提供された抜粋:
•••

営業秘密とは?テレワーク時における情報管理のポイントなどを解説

2022.07.29

はじめに

2021年3月25日、昨年1年間に不正競争防止法違反で警察が検挙した件数が過去最多となったことが、警察庁のまとめで分かりました。
この中には、企業の営業秘密を不正に取得するといった事件も含まれています。

営業秘密取得、検挙最多38人 人材流動化一因か 警察庁(Yahoo!ニュース)

記事の中でも触れられていますが、最近は企業側の営業秘密に対する意識が非常に高くなっていることを肌で感じます。
ひと昔前は、辞めた従業員の知識などたかが知れており、情報窃盗のような悪質な持ち出し行為でもない限りは気にする必要はないという状況でしたが、現在はノウハウさえあればサービスを実装するための予算はそれほどかからず、後発のサービスでも数年でメジャーになるというケースも珍しくありません。

創業期のベンチャーにとって、同業大手の退職者が持つ情報は喉から手が出るほど魅力的である場合もあり、そこに誘惑が生まれます。
個人がどの会社で勤務するかは職業選択の自由から当然認められるべきことですが、一線を超えると取り返しのつかないことになります。

また、リモートワークの増加に伴い、営業秘密の漏洩や不正流出が起きやすい状況になっているとも言えます。

今回は、「営業秘密」について、わかりやすく解説します。

1 営業秘密とは


営業秘密」は、不正競争防止法で次のように定義されています。

    【不正競争防止法2条6項】

    この法律において「営業秘密」とは、秘密として管理されている生産方法、販売方法その他の事業活動に有用な技術上又は営業上の情報であって、公然と知られていないものをいう


このように、営業秘密にあたるといえるためには、以下の3つの要件を満たしていることが必要になります。

  1. 秘密として管理されていること(秘密管理性)
  2. 有用な情報であること(有用性)
  3. 公然と知られていないこと(非公知性)

2 「営業秘密」の3要件

(1)秘密として管理されていること(秘密管理性)

営業秘密に「秘密管理性」を求める趣旨は、事業者が秘密として管理しようとする対象を従業員などに周知し、従業員に予見可能性をもたせる点にあります。
そうすることにより、事業者は経済活動の安定性を確保することができます。
これは、内部の従業員のみを対象としているわけではなく、取引先についても同様に対象になります。

このように、秘密管理性の要件を満たすためには、秘密として管理しているだけでは足りず、秘密の情報であるということを従業員や取引先に明確にしておくことが必要になります。

たとえば、秘密保持契約書(NDA)を締結する方法、情報が紙媒体で保管されている場合には「マル秘」と記載する方法、情報がデータで保管されている場合には電子ファイルに「マル秘」と入力する方法などにより、従業員や取引先に対して秘密の情報であるということを明確にすることができます。

•••

表示された記録:
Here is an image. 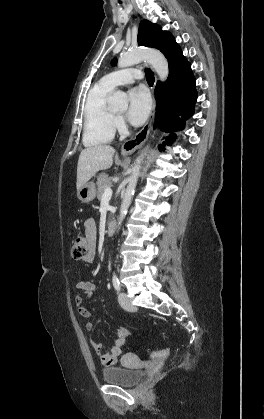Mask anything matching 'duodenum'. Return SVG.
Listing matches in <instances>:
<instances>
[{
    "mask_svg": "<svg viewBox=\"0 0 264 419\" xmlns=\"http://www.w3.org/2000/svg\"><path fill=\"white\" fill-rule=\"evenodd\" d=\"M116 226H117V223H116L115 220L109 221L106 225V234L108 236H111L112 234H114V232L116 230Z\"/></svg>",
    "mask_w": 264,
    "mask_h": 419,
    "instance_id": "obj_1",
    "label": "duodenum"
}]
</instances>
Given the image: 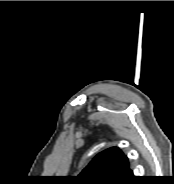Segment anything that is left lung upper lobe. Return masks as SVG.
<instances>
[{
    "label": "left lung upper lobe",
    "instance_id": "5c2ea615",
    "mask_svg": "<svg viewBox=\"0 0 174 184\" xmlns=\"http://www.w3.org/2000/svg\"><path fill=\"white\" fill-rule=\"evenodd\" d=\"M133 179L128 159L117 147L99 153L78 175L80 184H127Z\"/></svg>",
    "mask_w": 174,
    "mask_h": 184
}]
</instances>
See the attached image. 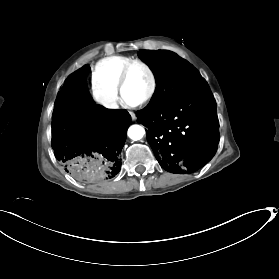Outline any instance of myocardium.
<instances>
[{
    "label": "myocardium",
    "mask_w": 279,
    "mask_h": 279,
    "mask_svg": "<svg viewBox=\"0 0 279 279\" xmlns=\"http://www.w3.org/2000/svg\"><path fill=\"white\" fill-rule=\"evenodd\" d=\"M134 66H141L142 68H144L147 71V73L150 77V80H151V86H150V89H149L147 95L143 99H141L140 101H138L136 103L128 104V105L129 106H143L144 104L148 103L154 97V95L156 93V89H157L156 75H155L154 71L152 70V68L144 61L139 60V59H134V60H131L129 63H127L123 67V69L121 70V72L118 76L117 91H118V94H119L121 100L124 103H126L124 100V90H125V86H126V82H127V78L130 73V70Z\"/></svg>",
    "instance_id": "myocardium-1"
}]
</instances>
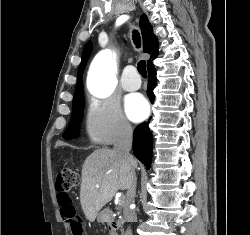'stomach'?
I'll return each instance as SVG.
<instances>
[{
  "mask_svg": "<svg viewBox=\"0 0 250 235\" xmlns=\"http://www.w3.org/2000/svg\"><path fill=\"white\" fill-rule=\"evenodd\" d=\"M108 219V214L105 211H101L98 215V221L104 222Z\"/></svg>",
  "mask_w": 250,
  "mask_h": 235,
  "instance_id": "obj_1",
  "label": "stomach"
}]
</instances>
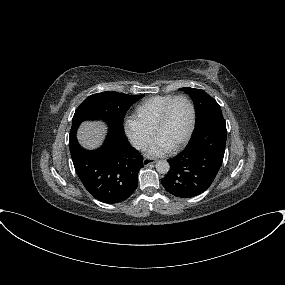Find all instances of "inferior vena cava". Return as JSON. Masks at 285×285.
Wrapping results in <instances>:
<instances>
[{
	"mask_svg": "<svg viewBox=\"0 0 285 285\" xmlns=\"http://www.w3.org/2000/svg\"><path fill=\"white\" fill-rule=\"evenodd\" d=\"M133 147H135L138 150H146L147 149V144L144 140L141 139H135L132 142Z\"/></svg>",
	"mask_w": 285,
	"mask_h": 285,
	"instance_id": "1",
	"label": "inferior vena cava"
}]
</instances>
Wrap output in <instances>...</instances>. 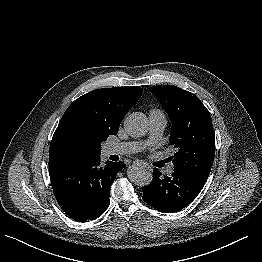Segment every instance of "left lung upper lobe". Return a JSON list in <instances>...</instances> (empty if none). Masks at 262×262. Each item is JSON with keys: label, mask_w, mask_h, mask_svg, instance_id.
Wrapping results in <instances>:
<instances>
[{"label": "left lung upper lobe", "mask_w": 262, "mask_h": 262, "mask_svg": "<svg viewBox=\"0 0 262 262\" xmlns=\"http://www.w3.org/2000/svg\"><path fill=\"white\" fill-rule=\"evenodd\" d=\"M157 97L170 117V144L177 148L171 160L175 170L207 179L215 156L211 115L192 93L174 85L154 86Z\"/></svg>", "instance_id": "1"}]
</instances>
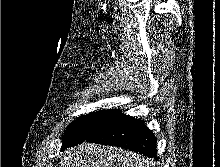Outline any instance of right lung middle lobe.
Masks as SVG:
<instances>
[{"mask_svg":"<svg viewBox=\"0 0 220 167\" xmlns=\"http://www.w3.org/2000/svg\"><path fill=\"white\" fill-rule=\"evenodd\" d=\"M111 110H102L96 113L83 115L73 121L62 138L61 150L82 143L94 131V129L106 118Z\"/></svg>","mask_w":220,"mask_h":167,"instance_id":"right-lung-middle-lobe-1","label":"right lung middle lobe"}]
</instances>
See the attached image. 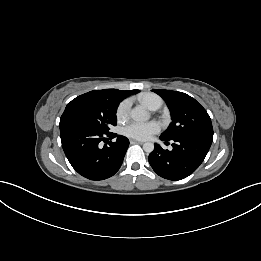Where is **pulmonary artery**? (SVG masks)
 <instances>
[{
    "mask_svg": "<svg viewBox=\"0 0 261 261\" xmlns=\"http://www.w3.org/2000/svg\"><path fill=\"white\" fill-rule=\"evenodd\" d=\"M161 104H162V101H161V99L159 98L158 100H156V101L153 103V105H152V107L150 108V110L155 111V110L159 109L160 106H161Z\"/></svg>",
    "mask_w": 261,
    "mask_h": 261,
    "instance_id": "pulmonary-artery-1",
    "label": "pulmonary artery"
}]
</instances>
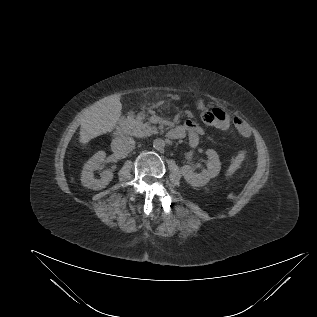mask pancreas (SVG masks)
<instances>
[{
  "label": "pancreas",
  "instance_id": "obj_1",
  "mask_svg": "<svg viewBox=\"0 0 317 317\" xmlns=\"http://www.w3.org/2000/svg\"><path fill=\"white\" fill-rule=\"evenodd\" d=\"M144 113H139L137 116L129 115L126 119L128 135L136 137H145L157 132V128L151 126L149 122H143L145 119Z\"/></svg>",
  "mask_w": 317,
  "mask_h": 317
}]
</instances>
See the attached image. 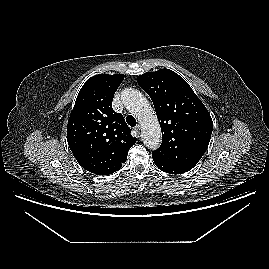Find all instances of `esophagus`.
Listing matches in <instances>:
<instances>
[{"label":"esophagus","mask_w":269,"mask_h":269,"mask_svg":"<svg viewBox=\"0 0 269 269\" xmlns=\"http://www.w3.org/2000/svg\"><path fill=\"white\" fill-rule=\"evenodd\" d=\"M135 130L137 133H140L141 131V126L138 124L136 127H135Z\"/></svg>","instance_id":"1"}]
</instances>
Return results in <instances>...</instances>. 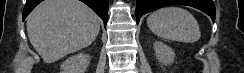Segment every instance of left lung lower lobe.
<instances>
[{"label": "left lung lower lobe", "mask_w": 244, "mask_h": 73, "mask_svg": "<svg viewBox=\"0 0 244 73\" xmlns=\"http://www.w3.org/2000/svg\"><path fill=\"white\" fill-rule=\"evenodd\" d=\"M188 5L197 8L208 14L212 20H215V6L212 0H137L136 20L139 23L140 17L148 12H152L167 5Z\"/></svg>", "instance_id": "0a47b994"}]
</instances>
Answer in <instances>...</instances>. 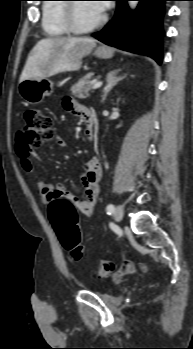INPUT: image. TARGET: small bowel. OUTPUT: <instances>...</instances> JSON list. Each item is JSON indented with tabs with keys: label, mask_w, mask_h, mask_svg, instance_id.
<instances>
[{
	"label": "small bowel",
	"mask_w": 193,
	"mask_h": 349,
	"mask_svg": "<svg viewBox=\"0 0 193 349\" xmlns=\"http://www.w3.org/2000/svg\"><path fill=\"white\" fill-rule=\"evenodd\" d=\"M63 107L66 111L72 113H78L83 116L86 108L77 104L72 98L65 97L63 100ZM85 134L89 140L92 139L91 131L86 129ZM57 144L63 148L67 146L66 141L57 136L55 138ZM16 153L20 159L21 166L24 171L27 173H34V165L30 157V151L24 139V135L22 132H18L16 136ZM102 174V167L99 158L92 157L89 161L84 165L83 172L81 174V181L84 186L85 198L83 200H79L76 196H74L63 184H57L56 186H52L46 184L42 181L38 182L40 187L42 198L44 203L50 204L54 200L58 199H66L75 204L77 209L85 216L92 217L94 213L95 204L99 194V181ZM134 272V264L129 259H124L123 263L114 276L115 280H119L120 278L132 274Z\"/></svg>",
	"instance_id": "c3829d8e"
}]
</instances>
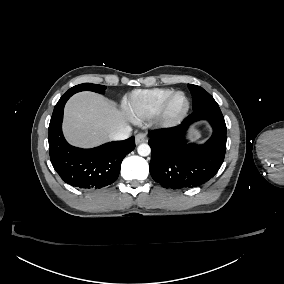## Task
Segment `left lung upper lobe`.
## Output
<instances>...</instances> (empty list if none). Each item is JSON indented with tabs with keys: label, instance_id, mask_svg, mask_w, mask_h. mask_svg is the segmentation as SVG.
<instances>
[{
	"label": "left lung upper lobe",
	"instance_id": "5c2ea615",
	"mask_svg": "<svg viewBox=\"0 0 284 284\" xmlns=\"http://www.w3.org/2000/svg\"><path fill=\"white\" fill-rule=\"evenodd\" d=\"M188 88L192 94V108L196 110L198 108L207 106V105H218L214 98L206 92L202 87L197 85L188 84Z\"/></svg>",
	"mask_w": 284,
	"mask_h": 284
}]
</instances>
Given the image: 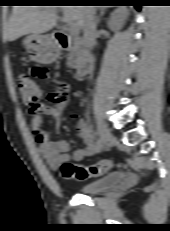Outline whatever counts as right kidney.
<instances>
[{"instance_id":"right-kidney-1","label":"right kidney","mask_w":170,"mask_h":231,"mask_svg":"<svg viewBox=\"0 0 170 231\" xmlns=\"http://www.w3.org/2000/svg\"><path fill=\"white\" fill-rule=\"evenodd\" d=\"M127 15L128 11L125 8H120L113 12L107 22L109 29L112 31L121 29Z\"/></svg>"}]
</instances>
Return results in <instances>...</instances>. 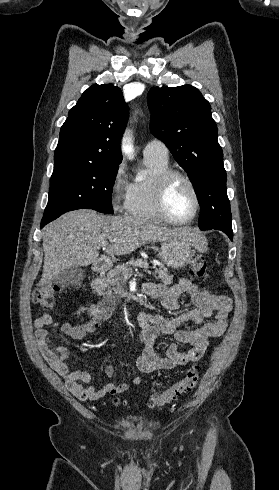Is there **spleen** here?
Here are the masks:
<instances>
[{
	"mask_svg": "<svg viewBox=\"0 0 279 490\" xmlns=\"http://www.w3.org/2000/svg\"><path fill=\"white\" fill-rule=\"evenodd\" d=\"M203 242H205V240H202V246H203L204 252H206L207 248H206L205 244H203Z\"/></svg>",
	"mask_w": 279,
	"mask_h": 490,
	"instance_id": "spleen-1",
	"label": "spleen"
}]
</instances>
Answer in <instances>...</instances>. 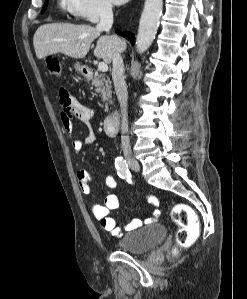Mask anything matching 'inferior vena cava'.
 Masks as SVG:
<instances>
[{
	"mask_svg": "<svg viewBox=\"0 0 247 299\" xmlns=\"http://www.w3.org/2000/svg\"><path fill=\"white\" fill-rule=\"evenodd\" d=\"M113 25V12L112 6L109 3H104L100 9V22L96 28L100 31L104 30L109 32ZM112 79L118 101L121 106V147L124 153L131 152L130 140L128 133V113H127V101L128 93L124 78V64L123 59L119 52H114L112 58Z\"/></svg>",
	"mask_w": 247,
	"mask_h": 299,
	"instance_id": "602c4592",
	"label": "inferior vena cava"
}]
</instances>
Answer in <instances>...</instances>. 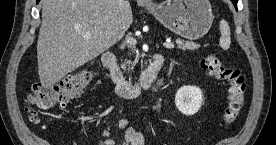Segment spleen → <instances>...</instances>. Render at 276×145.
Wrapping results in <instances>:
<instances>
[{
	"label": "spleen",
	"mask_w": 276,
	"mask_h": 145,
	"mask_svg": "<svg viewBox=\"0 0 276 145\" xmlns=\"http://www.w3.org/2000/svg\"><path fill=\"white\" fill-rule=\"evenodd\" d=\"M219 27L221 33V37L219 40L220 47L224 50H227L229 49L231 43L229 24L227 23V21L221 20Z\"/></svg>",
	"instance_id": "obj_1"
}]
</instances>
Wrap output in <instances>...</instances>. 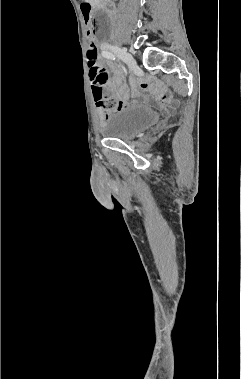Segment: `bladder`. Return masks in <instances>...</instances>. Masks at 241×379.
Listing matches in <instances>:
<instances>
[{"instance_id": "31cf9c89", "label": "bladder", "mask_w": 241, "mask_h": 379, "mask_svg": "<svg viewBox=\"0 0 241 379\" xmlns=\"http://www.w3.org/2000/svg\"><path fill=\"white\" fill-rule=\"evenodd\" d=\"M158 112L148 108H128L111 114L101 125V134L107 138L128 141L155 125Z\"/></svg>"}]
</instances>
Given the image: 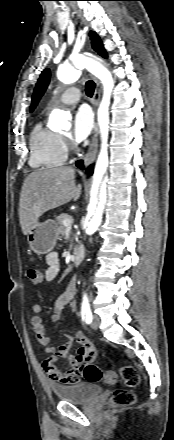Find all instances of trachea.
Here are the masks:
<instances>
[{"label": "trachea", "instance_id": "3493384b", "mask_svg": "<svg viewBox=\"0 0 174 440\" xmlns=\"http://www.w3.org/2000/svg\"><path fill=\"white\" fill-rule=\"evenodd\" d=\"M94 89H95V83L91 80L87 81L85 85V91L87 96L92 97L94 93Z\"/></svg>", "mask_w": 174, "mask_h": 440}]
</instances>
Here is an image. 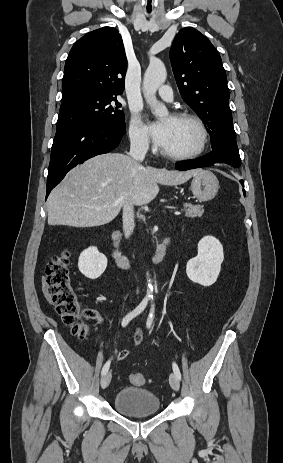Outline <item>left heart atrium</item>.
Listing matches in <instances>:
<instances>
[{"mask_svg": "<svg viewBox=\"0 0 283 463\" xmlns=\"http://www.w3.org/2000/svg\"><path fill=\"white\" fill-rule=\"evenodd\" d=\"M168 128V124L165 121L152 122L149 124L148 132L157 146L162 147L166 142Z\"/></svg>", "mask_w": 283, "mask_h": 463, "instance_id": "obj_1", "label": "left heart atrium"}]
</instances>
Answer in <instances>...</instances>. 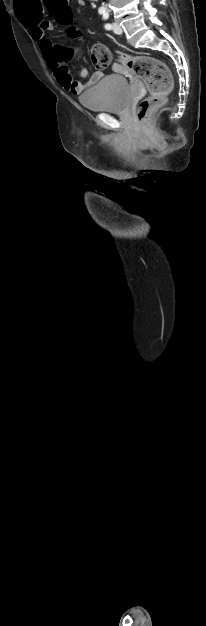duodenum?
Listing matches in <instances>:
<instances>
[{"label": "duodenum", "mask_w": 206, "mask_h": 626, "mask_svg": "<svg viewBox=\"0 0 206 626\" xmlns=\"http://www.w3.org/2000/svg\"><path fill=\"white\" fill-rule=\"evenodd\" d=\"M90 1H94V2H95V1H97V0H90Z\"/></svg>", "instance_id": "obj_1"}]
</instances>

•••

課題の詳細:
営業秘密についての文章のうち、「営業秘密に「秘密管理性」を求」から「いても同様に対象になります。」までを、その両方の語句も含めて一字一句そのまま書き写してください。

結果:
営業秘密に「秘密管理性」を求める趣旨は、事業者が秘密として管理しようとする対象を従業員などに周知し、従業員に予見可能性をもたせる点にあります。
そうすることにより、事業者は経済活動の安定性を確保することができます。
これは、内部の従業員のみを対象としているわけではなく、取引先についても同様に対象になります。